Tips when making 9-1-1 emergency calls
- Tell the 9-1-1 operator the nature and location of the emergency as soon as they ask for it.
- Give the 9-1-1 operator your phone number, so that if the call gets disconnected, they can call you back.
- Stay on the line and follow instructions unless the 9-1-1 operator asks you to hang up.
- If you get disconnected, call back.
Additional tips for VoIP
- Make sure your location information is up to date with your service provider.
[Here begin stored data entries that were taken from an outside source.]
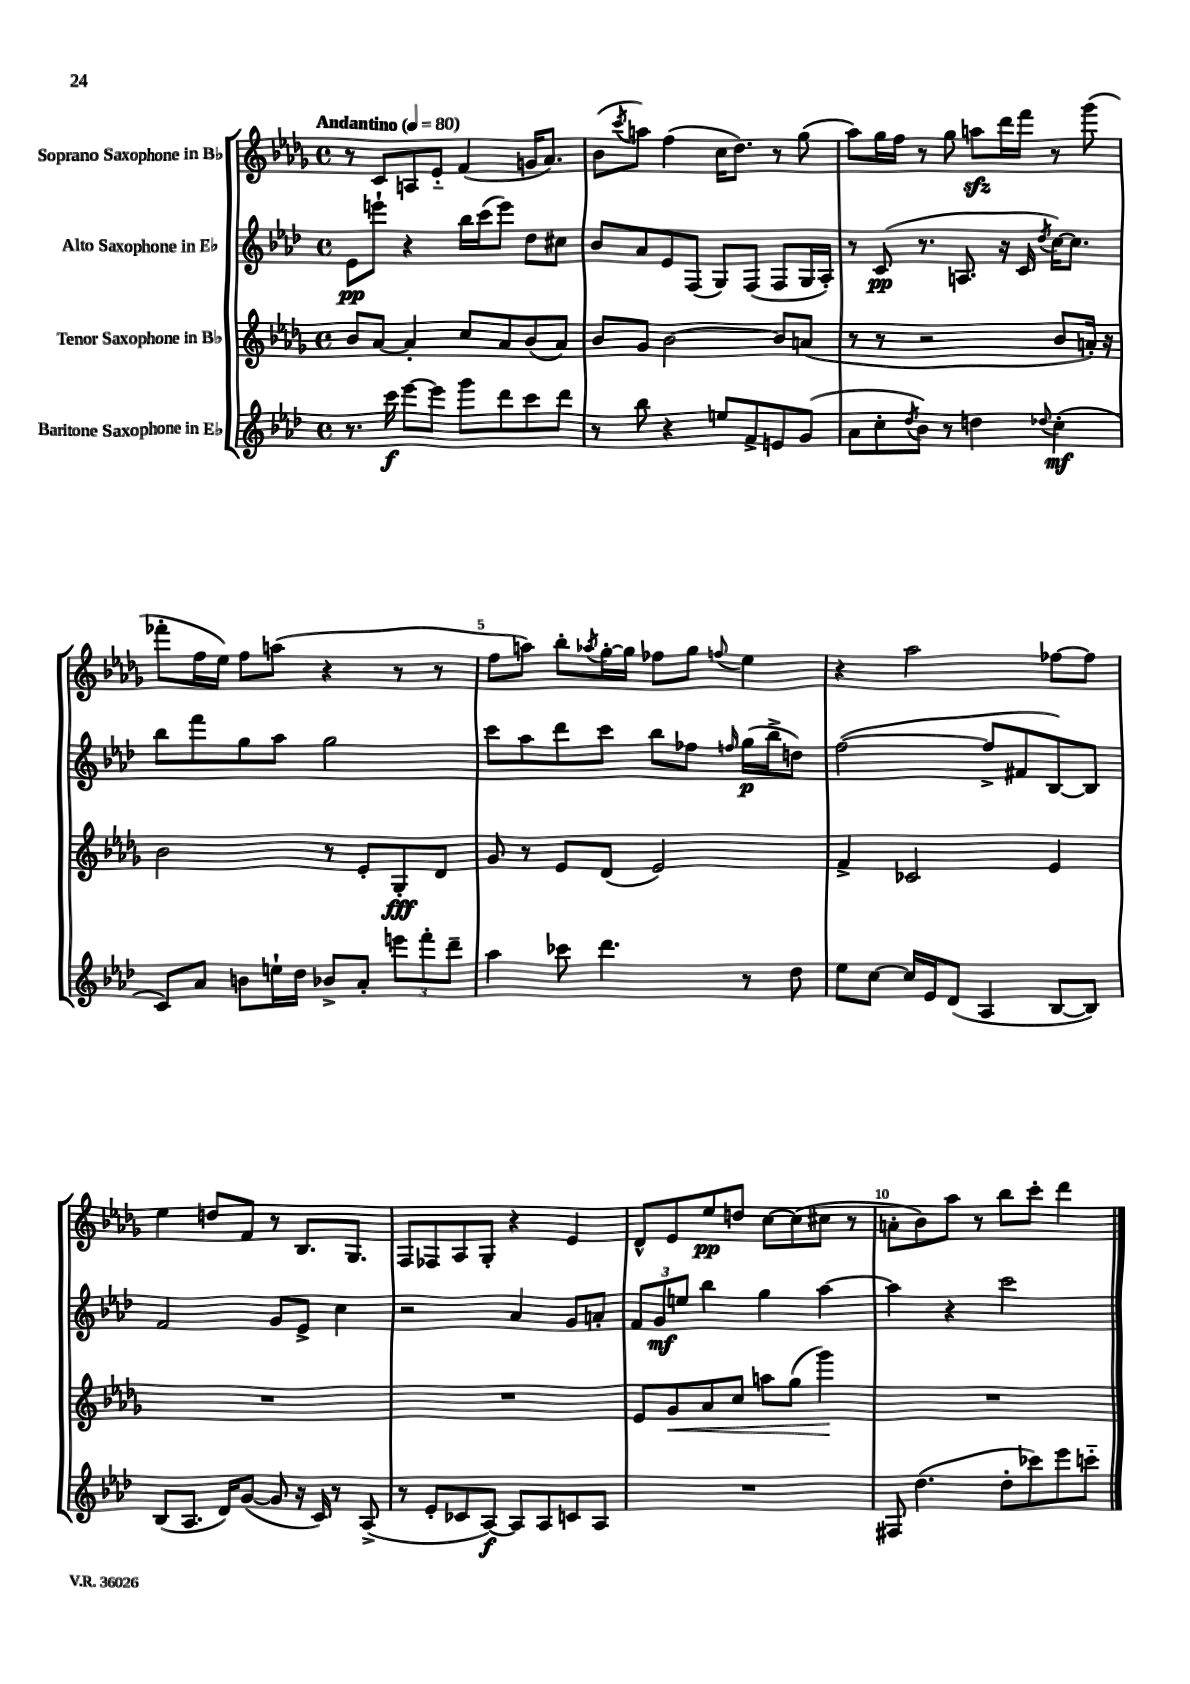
<<
\new StaffGroup <<
\new Staff = "s0" \with { instrumentName = "Soprano Saxophone in Bb" } {
    \clef treble \key des \major \defaultTimeSignature \time 4/4 \tempo "Andantino" 4 = 80
    r8 c'8 a8 ees'8-_ f'4( g'16 aes'8.) |
    bes'8( \acciaccatura { c'''8 } a''8) f''4( c''16 des''8.) r8 ges''8( |
    aes''8) ges''16 f''16 r8 ges''8 a''8\sfz des'''16 f'''16 r8 ges'''8( |
    fes'''8-. f''16 ees''16) f''8 a''8( r4 r8 r8 |
    f''8 a''8) bes''8-. \acciaccatura { aes''8 } ges''16~-. ges''16 fes''8 ges''8 \appoggiatura { f''8 } ees''4 |
    r4 aes''2 fes''8~ fes''8 |
    ees''4 d''8 f'8 r8 bes8. ges8. |
    f8 fes8 aes8 ges8-. r4 ees'4 |
    des'8-^ ees'8 ees''8\pp d''8 c''8~ c''8( cis''8 r8 |
    a'8-. bes'8) aes''8 r8 bes''8 c'''8-. des'''4 \bar "|." |
}
\new Staff = "s1" \with { instrumentName = "Alto Saxophone in Eb" } {
    \clef treble \key aes \major \defaultTimeSignature \time 4/4
    ees'8\pp e'''8-! r4 bes''16 c'''16( e'''8) des''8 cis''8 |
    bes'8 aes'8 ees'8 f8( g8) f8( f8 g16 aes16-.) |
    r8 c'8\pp( r8. a8. r16 c'16 \acciaccatura { des''8 } c''16~) c''8. |
    bes''8 f'''8 g''8 aes''8 g''2 |
    c'''8 aes''8 des'''8 c'''8 bes''8 fes''8 \grace { f''16 } g''16\p( bes''16-> d''8) |
    f''2~( f''8-> fis'8 bes8~) bes8 |
    f'2 g'8 ees'8-> c''4 |
    r2 aes'4 g'8 a'8-. |
    \tuplet 3/2 { f'8 g'8\mf e''8 } bes''4 g''4 aes''4~ |
    aes''4 r4 c'''2 \bar "|." |
}
\new Staff = "s2" \with { instrumentName = "Tenor Saxophone in Bb" } {
    \clef treble \key des \major \defaultTimeSignature \time 4/4
    bes'8 aes'8~ aes'4-. c''8 aes'8 bes'8( aes'8) |
    bes'8 ges'8 bes'2~ bes'8 a'8( |
    r8 r8 r2 bes'8 a'16-.) r16 |
    bes'2 r8 ees'8-. ges8-.\fff des'8 |
    ges'8 r8 ees'8 des'8( ees'2) |
    f'4-> ces'2 ees'4 |
    R1 |
    R1 |
    ees'8 ges'8\< aes'8 c''8 a''8 ges''8( ges'''4\!) |
    R1 \bar "|." |
}
\new Staff = "s3" \with { instrumentName = "Baritone Saxophone in Eb" } {
    \clef treble \key aes \major \defaultTimeSignature \time 4/4
    r8. c'''16\f ees'''8~ ees'''8 g'''8 des'''8 c'''8 des'''8 |
    r8 bes''8 r4 e''8 f'8-> e'8 g'8( |
    aes'8 c''8-. \acciaccatura { des''8 } bes'8) r8 d''4 \appoggiatura { des''8 } c''4-.\mf( |
    c'8) aes'8 b'8 e''16-! des''16 bes'8-> aes'8-. \tuplet 3/2 { e'''8 f'''8-. des'''8-- } |
    aes''4 ces'''8 des'''4. r8 des''8 |
    ees''8 c''8~ c''16 ees'16 des'8( aes4 bes8~ bes8) |
    bes8( aes8. des'16) g'8~( g'8 r16 c'16) r8 aes8->( |
    r8 ees'8-. ces'8 aes8~\f) aes8 aes8 c'8 aes8 |
    R1 |
    fis8 des''4.( des''8-. ces'''8) ees'''8 c'''8-_ \bar "|." |
}
>>
>>
\layout { \context { \Score \override BarNumber.break-visibility = ##(#f #t #t) barNumberVisibility = #(every-nth-bar-number-visible 5) } }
The operator may assume that you are at the last registered address if you are not able to speak during a 9-1-1 call.
- During a power (unless battery back-up is provided) or an Internet outage, VoIP services, including 9-1-1, will be unavailable.
Unintentional 9-1-1 calls
One challenge with wireless technology is the increase in 9-1-1 calls made by mistake from mobile devices in pockets and purses. These calls can delay help for other 9-1-1 callers experiencing real emergencies.
To prevent accidental 9-1-1 calls:
- If children use mobile devices, ensure they are informed on the importance of only calling 9-1-1 for real emergencies and how to prevent 9-1-1 calls made by mistake
- when you’re not using your mobile device, turn it off, or lock the keypad
- do not program your mobile device to automatically dial 9-1-1
- If your mobile device is pre-programmed with the auto-dial 9-1-1 feature turned on, turn the feature off. Check your user manual for instructions.
If you dial 9-1-1 by mistake, stay on the line and tell the 9-1-1 operator that there is no emergency and that the call was unintentional.